● **EXERCISE DESCRIPTION**: Here are some records; copy every line that holds the word "filterUnits".

[Data entries]
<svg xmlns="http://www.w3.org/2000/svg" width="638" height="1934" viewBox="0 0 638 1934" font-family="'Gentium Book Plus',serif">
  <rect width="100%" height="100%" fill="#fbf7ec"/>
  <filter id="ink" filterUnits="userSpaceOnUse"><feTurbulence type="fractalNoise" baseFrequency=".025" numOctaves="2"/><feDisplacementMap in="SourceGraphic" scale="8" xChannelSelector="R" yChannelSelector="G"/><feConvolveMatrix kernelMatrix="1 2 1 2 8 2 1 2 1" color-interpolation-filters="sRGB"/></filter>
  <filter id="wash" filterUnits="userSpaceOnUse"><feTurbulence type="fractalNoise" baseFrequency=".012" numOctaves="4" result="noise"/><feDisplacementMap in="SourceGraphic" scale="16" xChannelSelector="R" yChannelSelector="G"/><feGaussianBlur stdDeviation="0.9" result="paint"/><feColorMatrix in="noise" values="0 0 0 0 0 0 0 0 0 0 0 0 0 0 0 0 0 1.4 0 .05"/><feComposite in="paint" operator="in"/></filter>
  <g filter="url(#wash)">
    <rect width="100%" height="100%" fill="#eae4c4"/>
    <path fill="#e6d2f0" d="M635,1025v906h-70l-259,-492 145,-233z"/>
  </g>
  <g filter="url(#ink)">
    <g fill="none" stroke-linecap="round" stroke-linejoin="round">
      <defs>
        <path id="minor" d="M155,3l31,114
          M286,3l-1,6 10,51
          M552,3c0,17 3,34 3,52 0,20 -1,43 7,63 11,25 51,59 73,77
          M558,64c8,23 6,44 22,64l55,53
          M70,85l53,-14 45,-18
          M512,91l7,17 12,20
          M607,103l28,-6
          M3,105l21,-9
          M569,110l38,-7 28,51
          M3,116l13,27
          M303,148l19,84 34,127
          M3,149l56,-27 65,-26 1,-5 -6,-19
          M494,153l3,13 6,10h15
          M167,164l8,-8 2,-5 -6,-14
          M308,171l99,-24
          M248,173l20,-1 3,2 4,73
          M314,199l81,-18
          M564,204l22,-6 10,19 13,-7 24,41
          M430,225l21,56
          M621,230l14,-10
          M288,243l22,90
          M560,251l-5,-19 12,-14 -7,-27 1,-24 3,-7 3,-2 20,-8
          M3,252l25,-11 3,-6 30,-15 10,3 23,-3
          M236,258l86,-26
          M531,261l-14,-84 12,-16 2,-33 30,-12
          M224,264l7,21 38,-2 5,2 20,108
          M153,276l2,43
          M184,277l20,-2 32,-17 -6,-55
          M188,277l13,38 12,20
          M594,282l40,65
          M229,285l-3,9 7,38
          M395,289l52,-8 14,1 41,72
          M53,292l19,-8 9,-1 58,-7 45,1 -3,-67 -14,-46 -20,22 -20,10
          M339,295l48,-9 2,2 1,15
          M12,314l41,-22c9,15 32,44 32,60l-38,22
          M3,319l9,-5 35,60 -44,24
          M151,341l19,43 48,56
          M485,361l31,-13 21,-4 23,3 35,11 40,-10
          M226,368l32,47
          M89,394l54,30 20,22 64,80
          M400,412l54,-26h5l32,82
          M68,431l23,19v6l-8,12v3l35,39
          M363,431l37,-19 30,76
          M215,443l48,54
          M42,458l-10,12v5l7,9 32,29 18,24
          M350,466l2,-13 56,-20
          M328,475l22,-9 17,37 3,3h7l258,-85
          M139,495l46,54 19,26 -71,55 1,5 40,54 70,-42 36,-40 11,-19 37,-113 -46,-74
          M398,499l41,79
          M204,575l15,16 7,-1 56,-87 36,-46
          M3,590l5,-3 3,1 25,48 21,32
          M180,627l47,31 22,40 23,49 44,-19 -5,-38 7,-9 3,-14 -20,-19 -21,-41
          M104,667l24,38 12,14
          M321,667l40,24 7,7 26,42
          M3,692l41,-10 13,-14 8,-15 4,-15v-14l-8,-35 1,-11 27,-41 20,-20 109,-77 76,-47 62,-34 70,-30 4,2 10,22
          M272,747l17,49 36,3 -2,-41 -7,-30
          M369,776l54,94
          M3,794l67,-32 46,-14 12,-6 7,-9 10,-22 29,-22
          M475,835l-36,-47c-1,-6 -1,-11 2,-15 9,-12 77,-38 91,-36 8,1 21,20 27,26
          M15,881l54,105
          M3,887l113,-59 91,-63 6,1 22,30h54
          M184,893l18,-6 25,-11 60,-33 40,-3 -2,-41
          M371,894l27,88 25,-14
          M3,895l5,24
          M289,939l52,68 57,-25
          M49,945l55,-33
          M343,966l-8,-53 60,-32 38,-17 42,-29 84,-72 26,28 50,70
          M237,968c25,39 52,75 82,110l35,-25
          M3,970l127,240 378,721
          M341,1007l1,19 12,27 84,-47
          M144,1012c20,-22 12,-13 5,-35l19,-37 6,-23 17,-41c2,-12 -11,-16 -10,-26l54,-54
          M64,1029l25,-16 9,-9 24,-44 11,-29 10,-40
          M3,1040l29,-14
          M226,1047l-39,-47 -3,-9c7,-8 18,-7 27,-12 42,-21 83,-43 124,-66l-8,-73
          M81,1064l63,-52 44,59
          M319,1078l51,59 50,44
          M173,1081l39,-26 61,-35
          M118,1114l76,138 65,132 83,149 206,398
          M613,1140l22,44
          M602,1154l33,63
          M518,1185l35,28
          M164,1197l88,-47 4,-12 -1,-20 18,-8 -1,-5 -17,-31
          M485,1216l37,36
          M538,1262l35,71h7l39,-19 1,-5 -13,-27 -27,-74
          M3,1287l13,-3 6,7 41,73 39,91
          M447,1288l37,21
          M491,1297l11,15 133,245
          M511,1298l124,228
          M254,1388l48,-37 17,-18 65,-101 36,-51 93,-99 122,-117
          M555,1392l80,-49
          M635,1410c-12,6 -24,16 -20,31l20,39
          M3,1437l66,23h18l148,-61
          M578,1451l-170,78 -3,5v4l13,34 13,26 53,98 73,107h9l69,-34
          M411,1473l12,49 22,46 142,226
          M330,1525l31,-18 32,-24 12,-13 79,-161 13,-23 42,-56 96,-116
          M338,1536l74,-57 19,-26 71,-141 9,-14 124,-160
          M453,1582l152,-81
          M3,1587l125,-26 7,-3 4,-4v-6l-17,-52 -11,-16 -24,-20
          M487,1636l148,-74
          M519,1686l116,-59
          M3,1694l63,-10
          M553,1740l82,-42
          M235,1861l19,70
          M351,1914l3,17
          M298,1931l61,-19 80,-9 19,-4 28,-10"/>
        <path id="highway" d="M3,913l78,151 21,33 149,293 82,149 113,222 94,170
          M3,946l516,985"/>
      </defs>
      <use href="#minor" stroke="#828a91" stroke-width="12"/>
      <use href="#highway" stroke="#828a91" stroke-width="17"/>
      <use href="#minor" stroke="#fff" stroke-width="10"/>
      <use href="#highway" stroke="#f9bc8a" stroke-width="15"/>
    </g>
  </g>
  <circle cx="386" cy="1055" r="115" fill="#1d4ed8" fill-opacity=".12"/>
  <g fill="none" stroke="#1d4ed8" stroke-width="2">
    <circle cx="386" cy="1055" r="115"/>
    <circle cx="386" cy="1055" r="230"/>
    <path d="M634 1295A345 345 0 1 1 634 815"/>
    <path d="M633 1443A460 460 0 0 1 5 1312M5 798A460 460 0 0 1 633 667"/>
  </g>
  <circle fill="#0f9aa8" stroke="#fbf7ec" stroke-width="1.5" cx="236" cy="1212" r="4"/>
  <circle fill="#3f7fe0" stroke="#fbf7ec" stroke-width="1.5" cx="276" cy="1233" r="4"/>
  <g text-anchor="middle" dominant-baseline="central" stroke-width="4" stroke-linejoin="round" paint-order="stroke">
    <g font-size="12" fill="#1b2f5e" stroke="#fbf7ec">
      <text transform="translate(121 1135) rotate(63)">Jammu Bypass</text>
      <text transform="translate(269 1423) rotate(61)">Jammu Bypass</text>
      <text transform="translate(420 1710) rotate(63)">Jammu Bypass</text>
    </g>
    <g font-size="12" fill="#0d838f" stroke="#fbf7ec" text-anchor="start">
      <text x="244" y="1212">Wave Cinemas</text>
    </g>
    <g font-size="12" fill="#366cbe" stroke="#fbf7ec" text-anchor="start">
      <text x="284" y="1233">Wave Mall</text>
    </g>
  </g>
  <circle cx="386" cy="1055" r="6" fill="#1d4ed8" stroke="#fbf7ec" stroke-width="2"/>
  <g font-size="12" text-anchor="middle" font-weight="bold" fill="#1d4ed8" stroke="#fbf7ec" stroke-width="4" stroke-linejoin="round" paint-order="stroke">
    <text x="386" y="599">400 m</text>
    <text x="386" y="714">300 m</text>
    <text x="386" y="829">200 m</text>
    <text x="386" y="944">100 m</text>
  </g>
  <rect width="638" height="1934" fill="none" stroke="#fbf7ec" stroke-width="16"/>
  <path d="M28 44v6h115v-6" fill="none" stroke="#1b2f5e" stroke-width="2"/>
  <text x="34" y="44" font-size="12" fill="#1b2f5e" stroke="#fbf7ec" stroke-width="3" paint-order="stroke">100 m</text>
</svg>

● **SOLUTION TO THIS EXERCISE**:
  <filter id="ink" filterUnits="userSpaceOnUse"><feTurbulence type="fractalNoise" baseFrequency=".025" numOctaves="2"/><feDisplacementMap in="SourceGraphic" scale="8" xChannelSelector="R" yChannelSelector="G"/><feConvolveMatrix kernelMatrix="1 2 1 2 8 2 1 2 1" color-interpolation-filters="sRGB"/></filter>
  <filter id="wash" filterUnits="userSpaceOnUse"><feTurbulence type="fractalNoise" baseFrequency=".012" numOctaves="4" result="noise"/><feDisplacementMap in="SourceGraphic" scale="16" xChannelSelector="R" yChannelSelector="G"/><feGaussianBlur stdDeviation="0.9" result="paint"/><feColorMatrix in="noise" values="0 0 0 0 0 0 0 0 0 0 0 0 0 0 0 0 0 1.4 0 .05"/><feComposite in="paint" operator="in"/></filter>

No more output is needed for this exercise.